Earlier this summer, Elayne and I went downtown to see an afternoon movie at the Aperture Theater. After the movie we decided to walk down 4th Street toward the Reynolds Building. We walked, and we remembered the way things were. Then we turned around and started back. We were just opposite the Aperture when I suddenly noticed a very beautiful young lady walking toward us. I followed her with my eyes until she passed, and my eyes met those of my wife. I said, “She is beautiful!” Then, in a quick recovery, I added, “Of course she is not as beautiful as you.” As an aside let me say that every husband ought to think his wife the most beautiful woman in the world, and he ought to tell her that everyday.
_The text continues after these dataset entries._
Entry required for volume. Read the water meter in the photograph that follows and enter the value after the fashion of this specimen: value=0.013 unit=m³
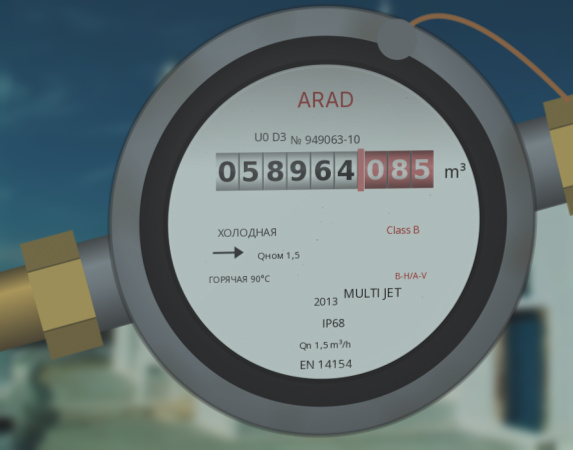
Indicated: value=58964.085 unit=m³
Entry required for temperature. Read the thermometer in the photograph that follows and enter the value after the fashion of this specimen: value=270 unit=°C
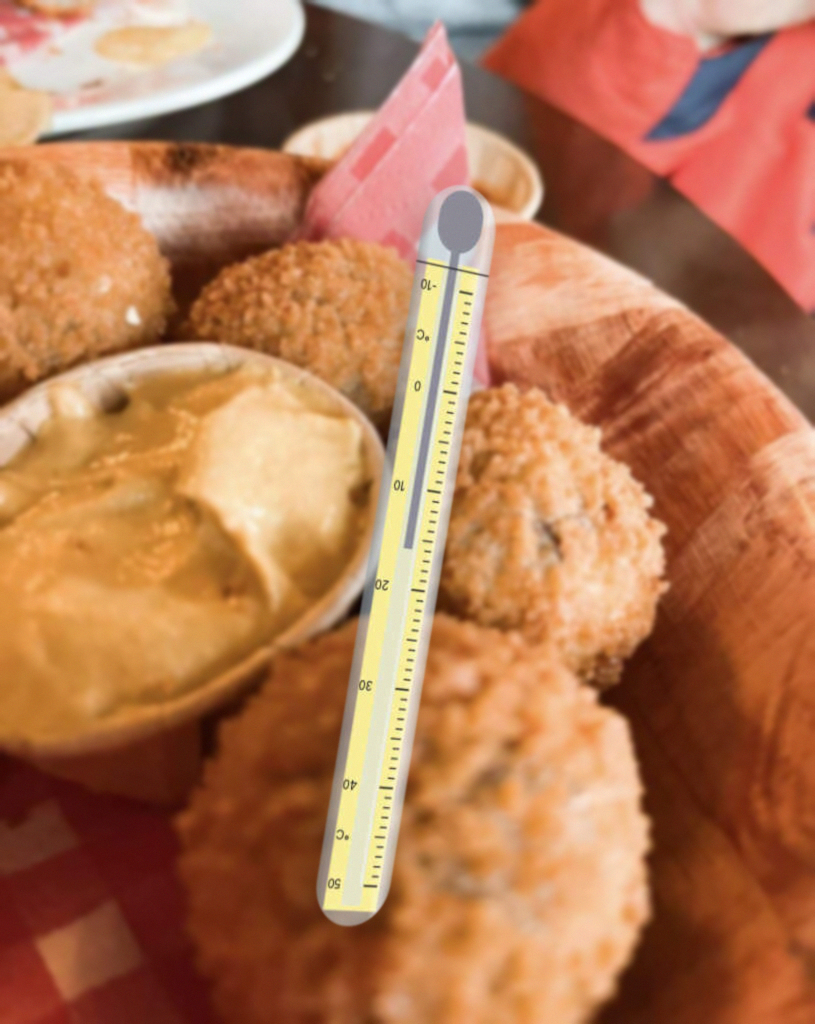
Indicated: value=16 unit=°C
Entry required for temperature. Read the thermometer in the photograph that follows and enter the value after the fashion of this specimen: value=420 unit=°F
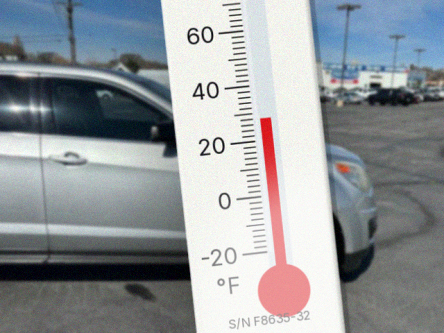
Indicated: value=28 unit=°F
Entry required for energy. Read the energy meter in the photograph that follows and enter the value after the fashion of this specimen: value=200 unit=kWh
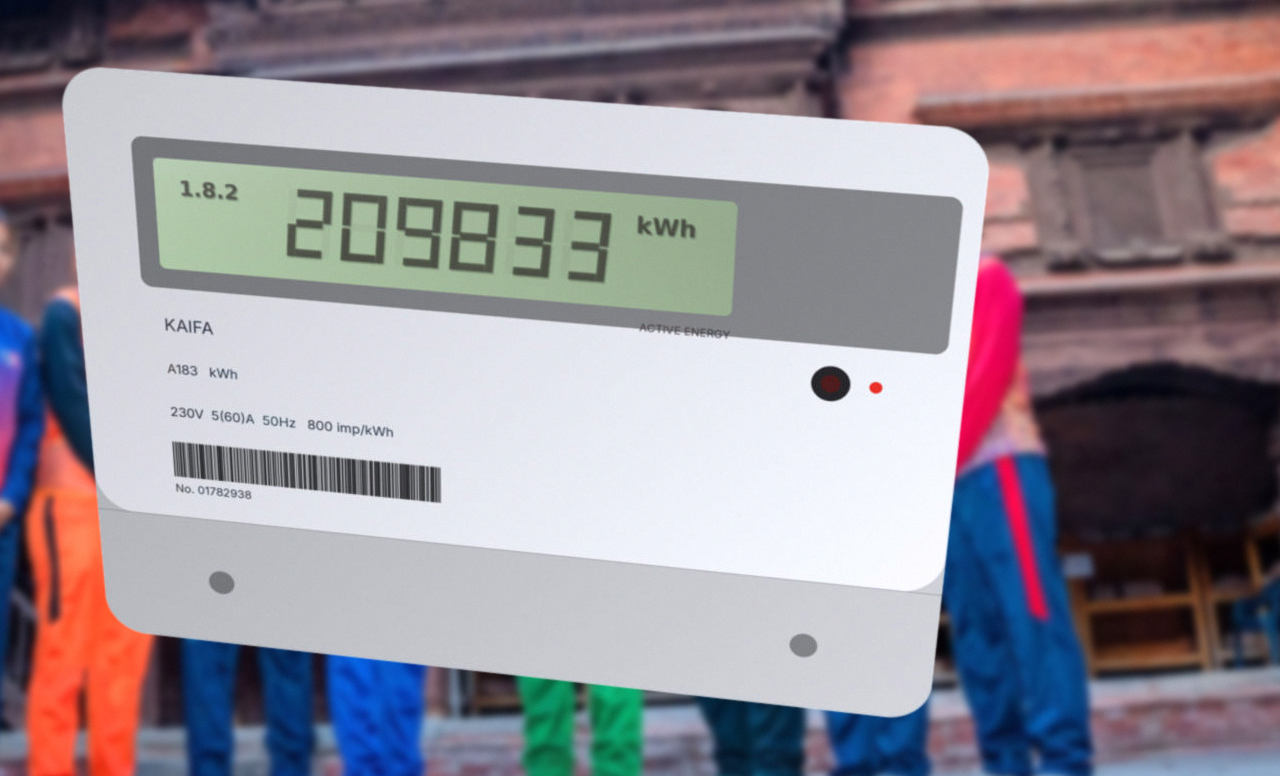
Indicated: value=209833 unit=kWh
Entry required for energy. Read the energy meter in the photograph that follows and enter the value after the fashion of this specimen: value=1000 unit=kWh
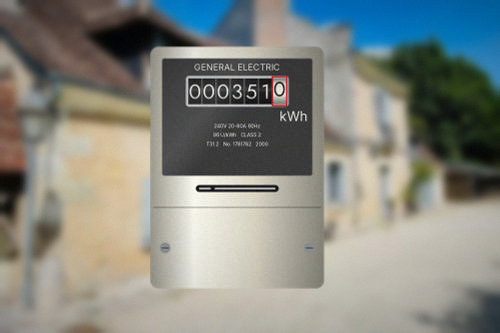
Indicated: value=351.0 unit=kWh
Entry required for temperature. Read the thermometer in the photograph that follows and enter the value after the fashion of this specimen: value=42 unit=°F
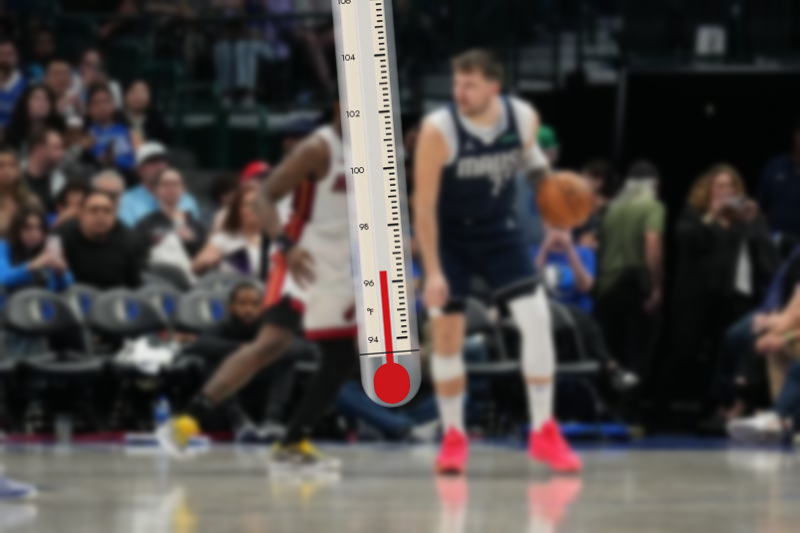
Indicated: value=96.4 unit=°F
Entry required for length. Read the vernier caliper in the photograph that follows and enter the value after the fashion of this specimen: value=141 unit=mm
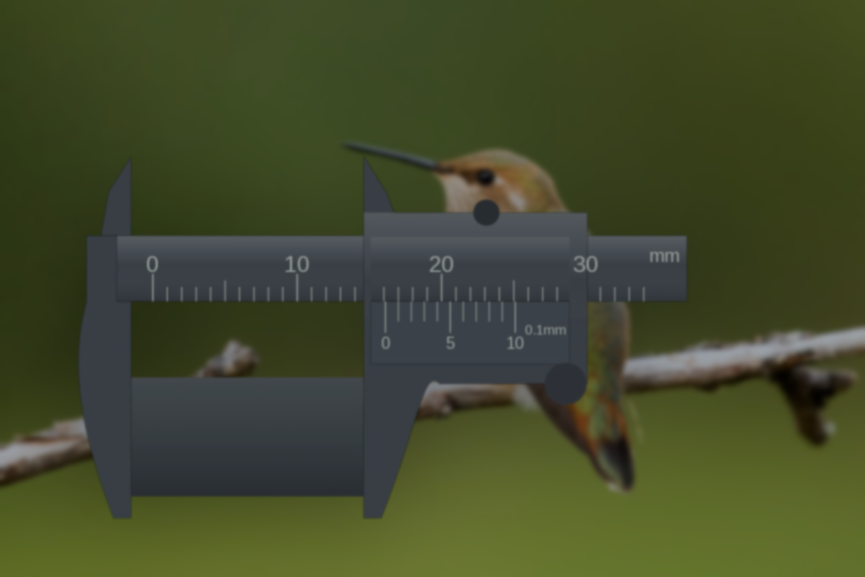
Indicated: value=16.1 unit=mm
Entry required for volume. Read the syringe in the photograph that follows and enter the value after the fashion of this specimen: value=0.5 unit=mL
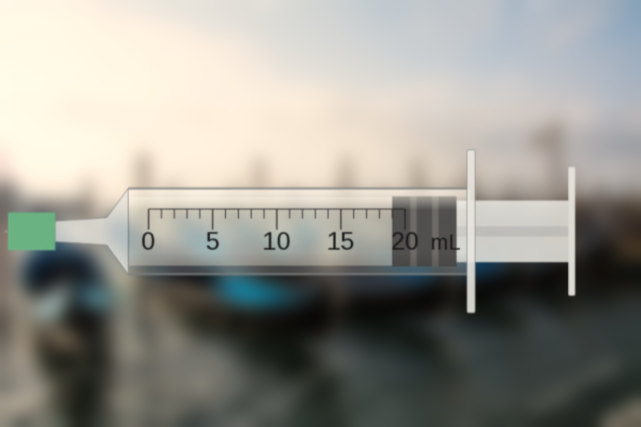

If he says it often enough, she will believe it, and if she believes it, he will believe it, and they will both be happier. Anyway, Elayne said, “Yes, she was very beautiful, and did you notice that she was walking with the movie star, Owen Wilson?” With that I turned around, and saw she was indeed with Owen Wilson. Then Elayne and I continued down the street, and she said that the girl was probably camouflage for Owen Wilson. And I said, “Yes, but remember though she is pretty now, you have been pretty to me for twice as long as she is old.” And she has. And it was a nice evening.

Let me tell you a second story. Years ago I was walking across the campus of Princeton Theological Seminary with my friend, Father Donald, who was a Franciscan Priest. Suddenly a very beautiful girl loomed up before us. Father\. Donald raised his hand to his eyes like a salute, punched me in the ribs with his elbow, and said, in a voice only I could hear, “Stewardship of the eyes, brother, stewardship of the eyes.” He was right.

I have mentioned a movie star. Let me mention a line from a movie. It was Hannibal Lector who said, “What does a man covet except that which he sees.” He was right. If you don’t want to spend money, don’t shop. If you want to loose weight, avoid restaurants with all you can eat buffets. If you want to break an addiction to drugs, or alcohol, don’t spend time with people using them. What we see, we think about, and the temptation arises. Let us add a new first line to the verses that have been a running refrain for us over the last several weeks.

Beware your looking, because your looking becomes thought,
Beware your thoughts for you thoughts become words.
Beware your words for your words become actions.
Beware your actions for your actions become habits.
Beware your habits for your habits become character.
Beware your character for your character becomes your destiny.

The way to a good long live in the pleasant place we live is to live according to the habits that God gave.